You don't have to be an Oscar winner to look like one.

Affordable versions of gowns worn by Renee Zellweger and Nicole Kidman are just some of the red carpet fashions coming to stores near you in the next few weeks, The Early Show national correspondent Hattie Kauffman explains.

You might think the red carpet is just the entrance to the Oscars, but for one L.A. designer, it's the start of a race.

Allen B. Schwartz says, "It's all speed. If I can make it and sketch a dress and be finished with it in three hours."

It's been just a little more than 48 hours since the Oscars and already designer Schwartz has copies of the top six gowns, for his A.B.S. label.

It started at 2:45 Sunday afternoon, and Supporting Actress winner Renee Zelleweger's white gown is one result of the work.

Schwartz says, "Ours will retail for $300 as opposed to $10,000 and we'll make this in many colors."

Jennifer Garner wore Vintage Valentino.

Schwartz says, "I actually thought Jennifer Garner had the best dress of the evening."

So what did Garner probably pay? "Ten to twenty thousand dollars," Schwartz says.

Schwartz notes, "I've never seen Sandra Bullock look more beautiful.

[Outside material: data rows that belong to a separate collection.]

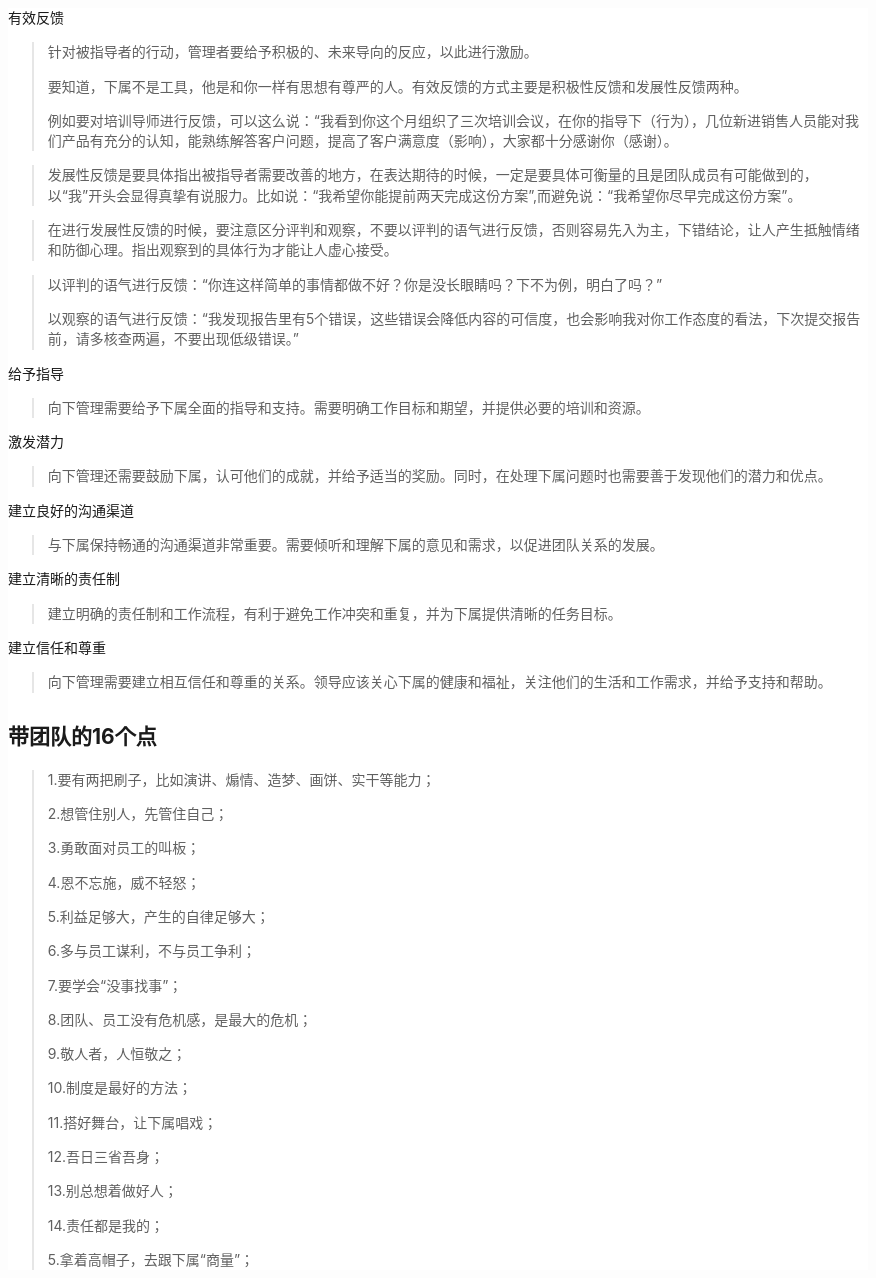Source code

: 有效反馈

>针对被指导者的行动，管理者要给予积极的、未来导向的反应，以此进行激励。
>
>要知道，下属不是工具，他是和你一样有思想有尊严的人。有效反馈的方式主要是积极性反馈和发展性反馈两种。
>
>例如要对培训导师进行反馈，可以这么说：“我看到你这个月组织了三次培训会议，在你的指导下（行为），几位新进销售人员能对我们产品有充分的认知，能熟练解答客户问题，提高了客户满意度（影响），大家都十分感谢你（感谢）。

>发展性反馈是要具体指出被指导者需要改善的地方，在表达期待的时候，一定是要具体可衡量的且是团队成员有可能做到的，以“我”开头会显得真挚有说服力。比如说：“我希望你能提前两天完成这份方案”,而避免说：“我希望你尽早完成这份方案”。

>在进行发展性反馈的时候，要注意区分评判和观察，不要以评判的语气进行反馈，否则容易先入为主，下错结论，让人产生抵触情绪和防御心理。指出观察到的具体行为才能让人虚心接受。

>以评判的语气进行反馈：“你连这样简单的事情都做不好？你是没长眼睛吗？下不为例，明白了吗？”
>
>以观察的语气进行反馈：“我发现报告里有5个错误，这些错误会降低内容的可信度，也会影响我对你工作态度的看法，下次提交报告前，请多核查两遍，不要出现低级错误。”

给予指导

> 向下管理需要给予下属全面的指导和支持。需要明确工作目标和期望，并提供必要的培训和资源。

激发潜力

> 向下管理还需要鼓励下属，认可他们的成就，并给予适当的奖励。同时，在处理下属问题时也需要善于发现他们的潜力和优点。

建立良好的沟通渠道

> 与下属保持畅通的沟通渠道非常重要。需要倾听和理解下属的意见和需求，以促进团队关系的发展。

建立清晰的责任制

>  建立明确的责任制和工作流程，有利于避免工作冲突和重复，并为下属提供清晰的任务目标。

建立信任和尊重

> 向下管理需要建立相互信任和尊重的关系。领导应该关心下属的健康和福祉，关注他们的生活和工作需求，并给予支持和帮助。

## 带团队的16个点

>1.要有两把刷子，比如演讲、煽情、造梦、画饼、实干等能力；
>
>2.想管住别人，先管住自己；
>
>3.勇敢面对员工的叫板；
>
>4.恩不忘施，威不轻怒；
>
>5.利益足够大，产生的自律足够大；
>
>6.多与员工谋利，不与员工争利；
>
>7.要学会“没事找事”；
>
>8.团队、员工没有危机感，是最大的危机；
>
>9.敬人者，人恒敬之；
>
>10.制度是最好的方法；
>
>11.搭好舞台，让下属唱戏；
>
>12.吾日三省吾身；
>
>13.别总想着做好人；
>
>14.责任都是我的；
>
>5.拿着高帽子，去跟下属“商量”；
>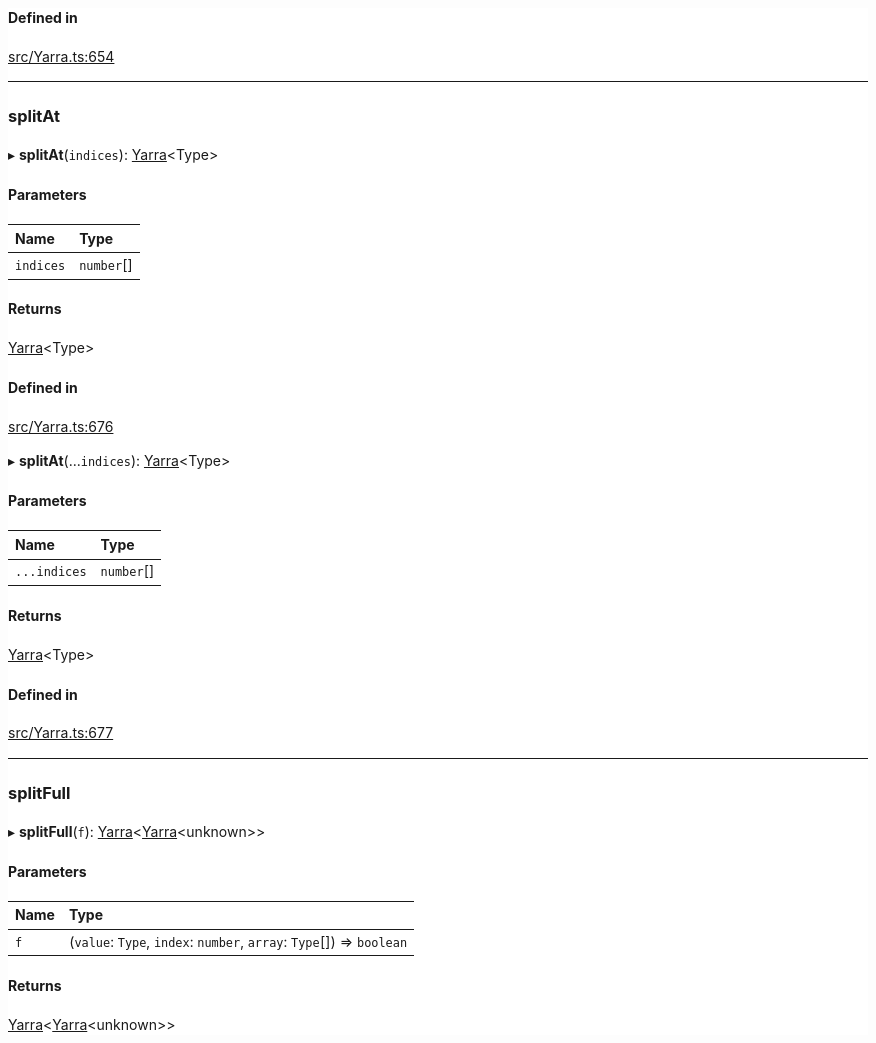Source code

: #### Defined in

[src/Yarra.ts:654](https://github.com/justinfernald/Yarra/blob/77ccf73/src/Yarra.ts#L654)

___

### splitAt

▸ **splitAt**(`indices`): [Yarra](yarra.md)<Type\>

#### Parameters

| Name | Type |
| :------ | :------ |
| `indices` | `number`[] |

#### Returns

[Yarra](yarra.md)<Type\>

#### Defined in

[src/Yarra.ts:676](https://github.com/justinfernald/Yarra/blob/77ccf73/src/Yarra.ts#L676)

▸ **splitAt**(...`indices`): [Yarra](yarra.md)<Type\>

#### Parameters

| Name | Type |
| :------ | :------ |
| `...indices` | `number`[] |

#### Returns

[Yarra](yarra.md)<Type\>

#### Defined in

[src/Yarra.ts:677](https://github.com/justinfernald/Yarra/blob/77ccf73/src/Yarra.ts#L677)

___

### splitFull

▸ **splitFull**(`f`): [Yarra](yarra.md)<[Yarra](yarra.md)<unknown\>\>

#### Parameters

| Name | Type |
| :------ | :------ |
| `f` | (`value`: `Type`, `index`: `number`, `array`: `Type`[]) => `boolean` |

#### Returns

[Yarra](yarra.md)<[Yarra](yarra.md)<unknown\>\>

This will go to a younger customer. It'll make a great prom dress or a bridesmaid dress."

Schwartz has been whipping out Oscar replicas for the last decade.

He says, "The Oscars unequivocally are the ultimate fashion show."

His team begins sketching the second a star sets foot on the red carpet.

Schwartz says, "It starts in the sketch form, I sketch it out. There's the picture, the sketch and he'll bring you the pattern. That's allocated to the cutter. You start cutting out and you see what the shape of it is."

It goes from the drawing, to the computer, to the pattern making, to the cutter, and then to the sewer.

The sewer keeps prices down by using rayon instead of silk, and the dresses will be mass-produced instead of one being made as a one of a kind.

Schwartz has copied Best Actress winners from the past: Halle Berry, Gwyneth Paltrow and, of course, Julia Roberts. But surprisingly he passed on this year's winner, Charlize Theron, who wore a Gucci.

He says, "She looked great, but it wasn't a stylish dress. It was a beaded dress."

The A.B.S. dresses will be in department stores by next month. So, for a couple hundred bucks, you too could look like Julia Roberts.

Granted, we don't all have bodies like Julia, but Schwartz has made allowances for that.

He says, "We make them more forgiving. We make sure they hit in the hip in the right place, so if you're a size 14, you can still feel like Angelina Jolie."

The dresses are already on their way to department store buyers. Is Schwartz worried that his competitors are doing the same thing?

"If they are, they've all dropped out," he says. "No one can do this like me, nobody."

And perhaps nobody is as exhausted right now.

He says, "Last night, when I got home, I was paralyzed, I mean I couldn't even get off the couch to go to bed."